June 2, 2010
The U.S. Department of Labor’s Mine Safety and Health Administration (MSHA) this week launched its annual roof fall prevention awareness program aimed at reducing the high number of roof falls that occur in the nation’s underground coal mines.
Statistics show that more accidents and injuries from roof falls occur during the summer months than at any other time of year. As temperatures rise, humidity and moisture increase underground, making it easier for a mine roof or rib to fall.
“Underground roof falls continue to be a leading cause of coal mining fatalities,” said Joseph A. Main, assistant secretary of labor for mine safety and health. “Miners and mine operators are urged to pay attention to roof conditions – not just in summer, but throughout the year.”

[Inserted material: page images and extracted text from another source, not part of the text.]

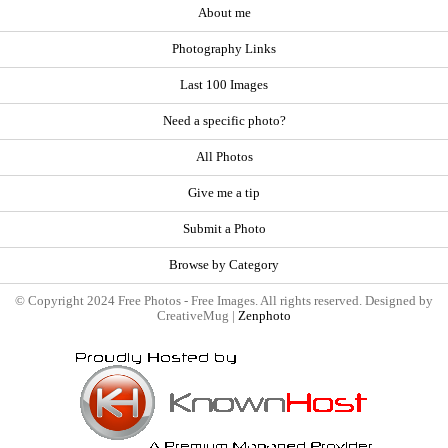
About me
Photography Links
Last 100 Images
Need a specific photo?
All Photos
Give me a tip
Submit a Photo
Browse by Category
© Copyright 2024 Free Photos - Free Images. All rights reserved. Designed by
CreativeMug |
Zenphoto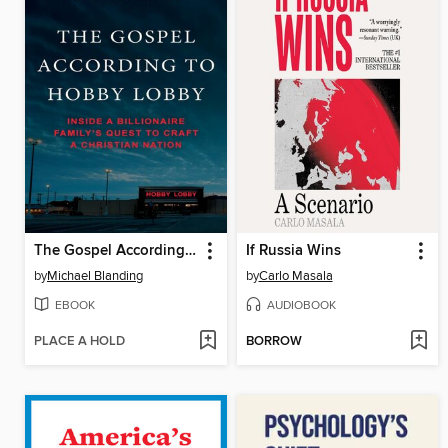
The Gospel According to Hobby Lobby
If Russia Wins
by
Michael Blanding
by
Carlo Masala
EBOOK
AUDIOBOOK
PLACE A HOLD
BORROW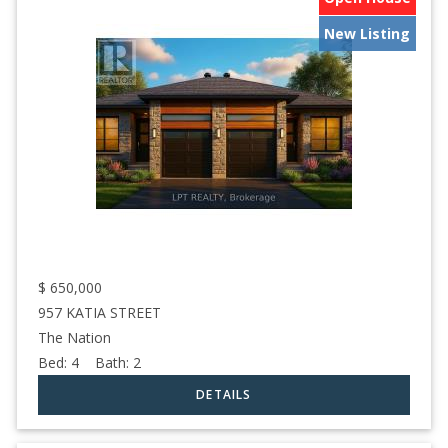
New Listing
$
650,000
957 KATIA STREET
The Nation
Bed:
4
Bath:
2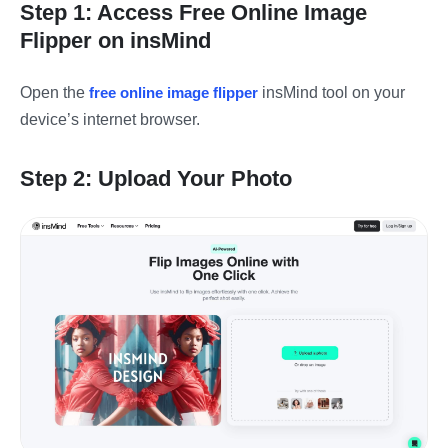
Step 1: Access Free Online Image
Flipper on insMind
Open the
free online image flipper
insMind tool on your
device’s internet browser.
Step 2: Upload Your Photo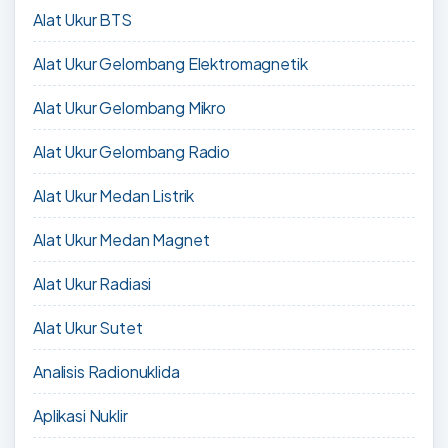
Alat Ukur BTS
Alat Ukur Gelombang Elektromagnetik
Alat Ukur Gelombang Mikro
Alat Ukur Gelombang Radio
Alat Ukur Medan Listrik
Alat Ukur Medan Magnet
Alat Ukur Radiasi
Alat Ukur Sutet
Analisis Radionuklida
Aplikasi Nuklir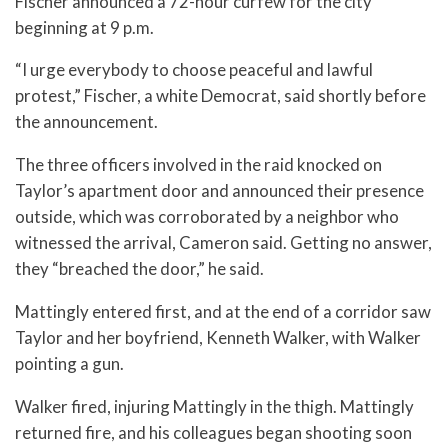
Fischer announced a 72-hour curfew for the city
beginning at 9 p.m.
“I urge everybody to choose peaceful and lawful
protest,” Fischer, a white Democrat, said shortly before
the announcement.
The three officers involved in the raid knocked on
Taylor’s apartment door and announced their presence
outside, which was corroborated by a neighbor who
witnessed the arrival, Cameron said. Getting no answer,
they “breached the door,” he said.
Mattingly entered first, and at the end of a corridor saw
Taylor and her boyfriend, Kenneth Walker, with Walker
pointing a gun.
Walker fired, injuring Mattingly in the thigh. Mattingly
returned fire, and his colleagues began shooting soon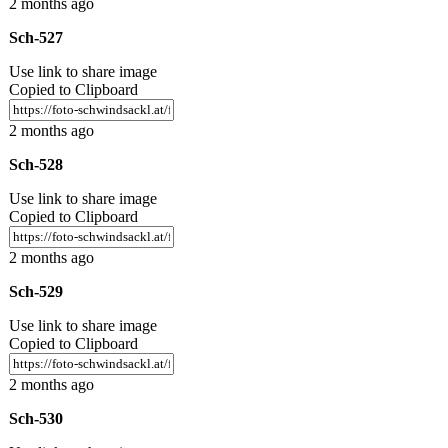
2 months ago
Sch-527
Use link to share image
Copied to Clipboard
2 months ago
Sch-528
Use link to share image
Copied to Clipboard
2 months ago
Sch-529
Use link to share image
Copied to Clipboard
2 months ago
Sch-530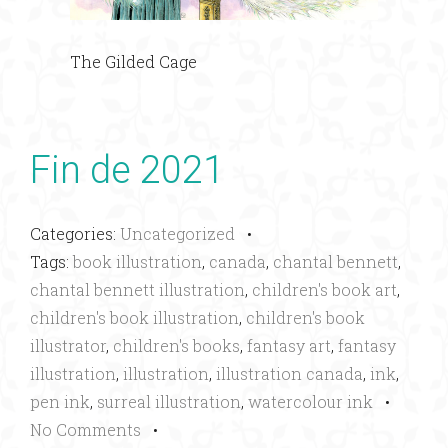
The Gilded Cage
Fin de 2021
Categories:
Uncategorized
•
Tags:
book illustration
,
canada
,
chantal bennett
,
chantal bennett illustration
,
children's book art
,
children's book illustration
,
children's book
illustrator
,
children's books
,
fantasy art
,
fantasy
illustration
,
illustration
,
illustration canada
,
ink
,
pen ink
,
surreal illustration
,
watercolour ink
•
No Comments
•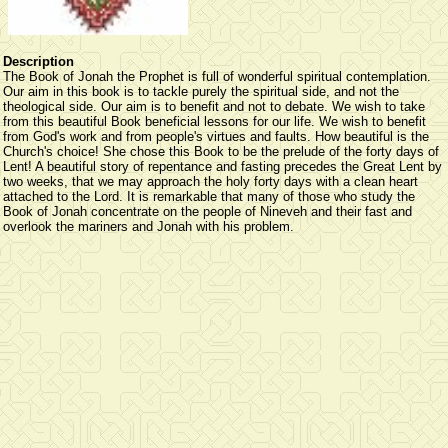
Description
The Book of Jonah the Prophet is full of wonderful spiritual contemplation.
Our aim in this book is to tackle purely the spiritual side, and not the
theological side. Our aim is to benefit and not to debate. We wish to take
from this beautiful Book beneficial lessons for our life. We wish to benefit
from God's work and from people's virtues and faults. How beautiful is the
Church's choice! She chose this Book to be the prelude of the forty days of
Lent! A beautiful story of repentance and fasting precedes the Great Lent by
two weeks, that we may approach the holy forty days with a clean heart
attached to the Lord. It is remarkable that many of those who study the
Book of Jonah concentrate on the people of Nineveh and their fast and
overlook the mariners and Jonah with his problem.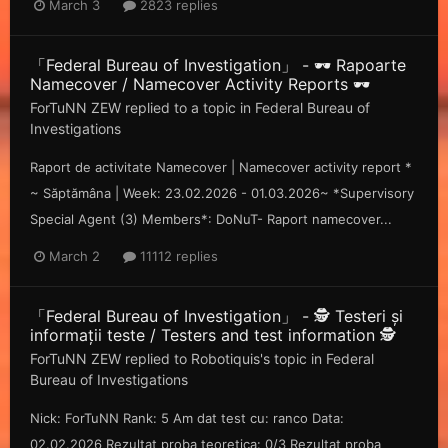
March 3
2823 replies
「Federal Bureau of Investigation」 - 🕶️ Rapoarte
Namecover / Namecover Activity Reports 🕶️
ForTuNN ZEW
replied to a topic in
Federal Bureau of
Investigations
Raport de activitate Namecover | Namecover activity report *
~ Săp tămâna | Week: 23.02.2026 - 01.03.2026~ *Supervisory
Special Agent (3) Members*: DoNuT- Raport namecover...
March 2
11112 replies
「Federal Bureau of Investigation」 - 🕵️ Testeri și
informații teste / Testers and test information 🕵️
ForTuNN ZEW
replied to
Robotiquis
's topic in
Federal
Bureau of Investigations
Nick: ForTuNN Rank: 5 Am dat test cu: ranco Data:
02.02.2026 Rezultat proba teoretica: 0/3 Rezultat proba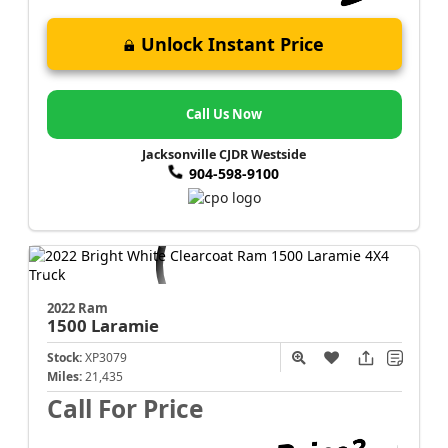
Unlock Instant Price
Call Us Now
Jacksonville CJDR Westside
904-598-9100
2022 Ram
1500
Laramie
Stock:
XP3079
Miles:
21,435
Call For Price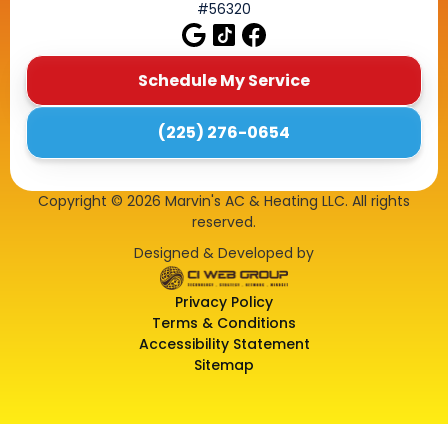
#56320
Schedule My Service
(225) 276-0654
Copyright ©
2026
Marvin's AC & Heating LLC. All rights
reserved.
Designed & Developed by
Privacy Policy
Terms & Conditions
Accessibility Statement
Sitemap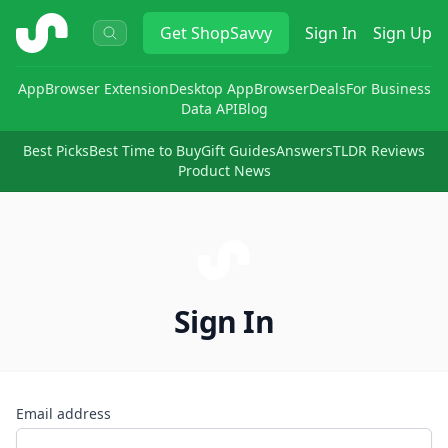
ShopSavvy
Get
ShopSavvy
Sign In
Sign Up
App
Browser Extension
Desktop App
Browser
Deals
For Business
Data API
Blog
Best Picks
Best Time to Buy
Gift Guides
Answers
TLDR Reviews
Product News
Sign In
Email address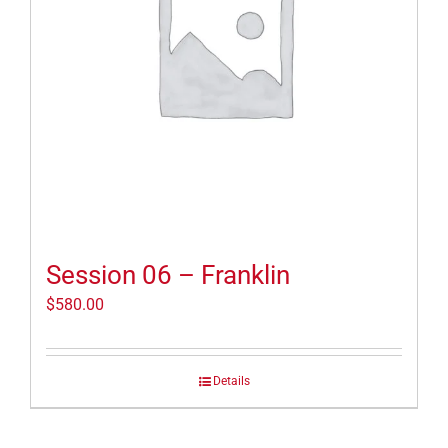
Session 06 – Franklin
$
580.00
Details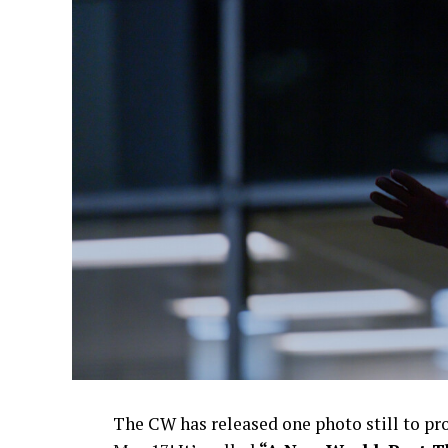
The CW has released one photo still to p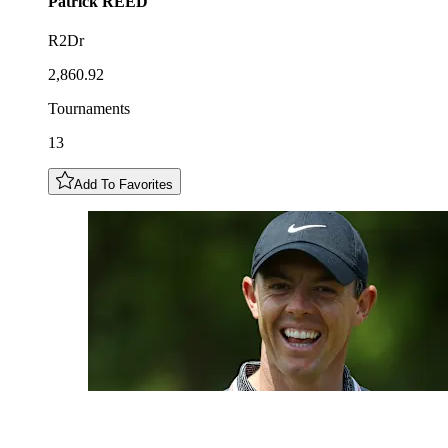
Patrick
REED
R2Dr
2,860.92
Tournaments
13
Add To Favorites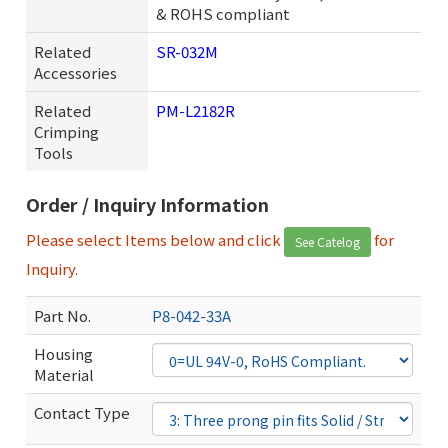
& ROHS compliant
Related
SR-032M
Accessories
Related
PM-L2182R
Crimping
Tools
Order / Inquiry Information
Please select Items below and click
for
See Catelog
Inquiry.
Part No.
P8-042-33A
Housing
Material
Contact Type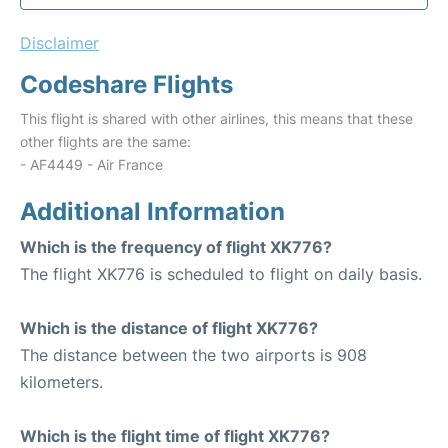
Disclaimer
Codeshare Flights
This flight is shared with other airlines, this means that these
other flights are the same:
- AF4449 - Air France
Additional Information
Which is the frequency of flight XK776?
The flight XK776 is scheduled to flight on daily basis.
Which is the distance of flight XK776?
The distance between the two airports is 908
kilometers.
Which is the flight time of flight XK776?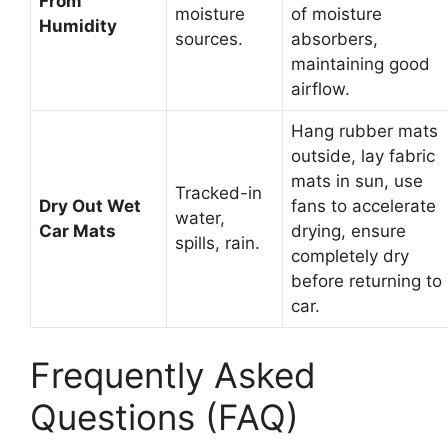
From
moisture
of moisture
Humidity
sources.
absorbers,
maintaining good
airflow.
Hang rubber mats
outside, lay fabric
mats in sun, use
Tracked-in
Dry Out Wet
fans to accelerate
water,
Car Mats
drying, ensure
spills, rain.
completely dry
before returning to
car.
Frequently Asked
Questions (FAQ)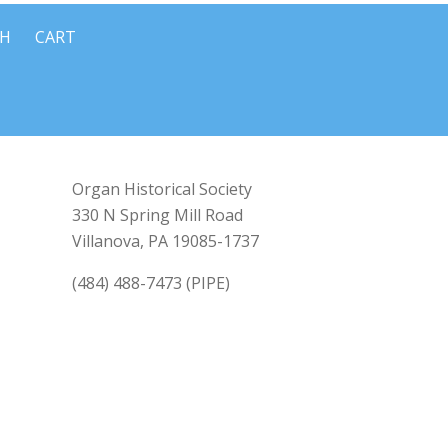
CH
CART
Organ Historical Society
330 N Spring Mill Road
Villanova, PA 19085-1737
(484) 488-7473 (PIPE)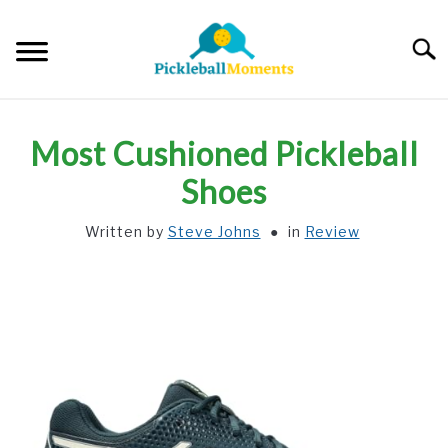
Skip
to
Searc
content
HOME
Most Cushioned Pickleball
ABOUT US
Shoes
Written by
Steve Johns
in
Review
BLOG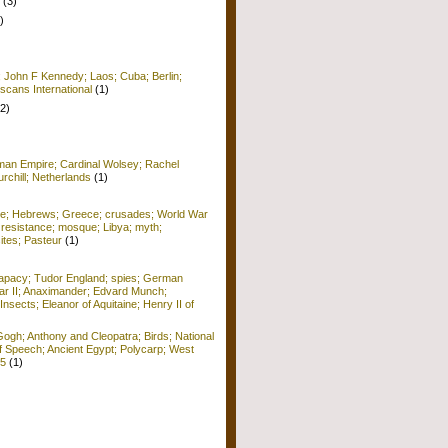
(3)
)
; John F Kennedy; Laos; Cuba; Berlin;
scans International
(1)
(2)
man Empire; Cardinal Wolsey; Rachel
rchill; Netherlands
(1)
me; Hebrews; Greece; crusades; World War
 resistance; mosque; Libya; myth;
ites; Pasteur
(1)
apacy; Tudor England; spies; German
r II; Anaximander; Edvard Munch;
Insects; Eleanor of Aquitaine; Henry II of
ogh; Anthony and Cleopatra; Birds; National
f Speech; Ancient Egypt; Polycarp; West
15
(1)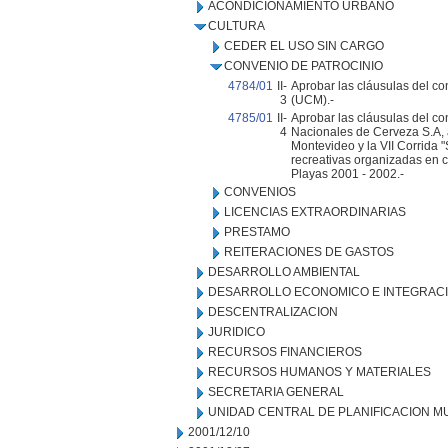
ACONDICIONAMIENTO URBANO
CULTURA
CEDER EL USO SIN CARGO
CONVENIO DE PATROCINIO
4784/01
II-
Aprobar las cláusulas del co
3
(UCM).-
4785/01
II-
Aprobar las cláusulas del co
4
Nacionales de Cerveza S.A, a
Montevideo y la VII Corrida 
recreativas organizadas en 
Playas 2001 - 2002.-
CONVENIOS
LICENCIAS EXTRAORDINARIAS
PRESTAMO
REITERACIONES DE GASTOS
DESARROLLO AMBIENTAL
DESARROLLO ECONOMICO E INTEGRAC
DESCENTRALIZACION
JURIDICO
RECURSOS FINANCIEROS
RECURSOS HUMANOS Y MATERIALES
SECRETARIA GENERAL
UNIDAD CENTRAL DE PLANIFICACION M
2001/12/10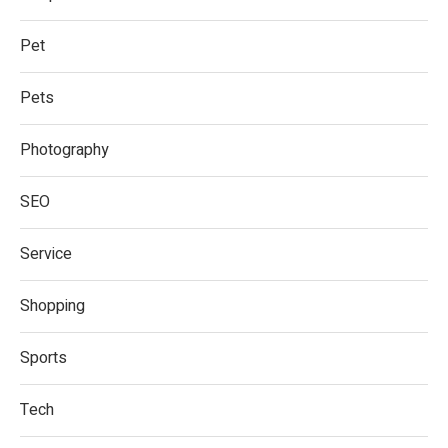
Pet
Pets
Photography
SEO
Service
Shopping
Sports
Tech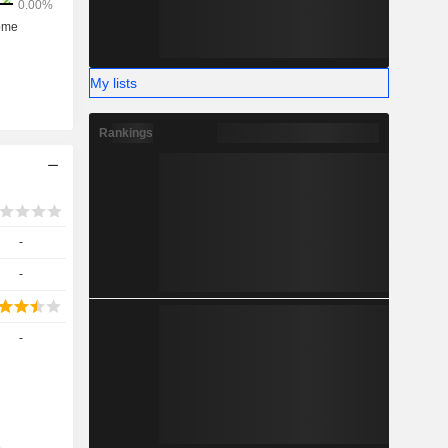
My lists
Rankings
-
-
-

Since 2000, there have been 69 coal mining fatalities attributed to “fall of roof or back and fall of face/rib/pillar/side/highwall.” During the agency’s Preventive Roof/Rib Outreach Program, also known as PROP, which runs through September, MSHA personnel will advise operators to examine roof that has weathered due to humid air; communicate immediately with miners when they observe adverse roof conditions; install supplemental support when conditions warrant; scale loose roof in the face area where miners work; and consistently follow the approved roof control plan for their mines.
Beginning this week, federal mine inspectors will distribute educational information including posters and hardhat stickers to remind the coal industry about potential hazards and suggested remedies. MSHA officials will speak directly to miners about the problems warmer weather causes for underground mines and present them with pertinent statistics about the increase in accidents during the warmer weather months.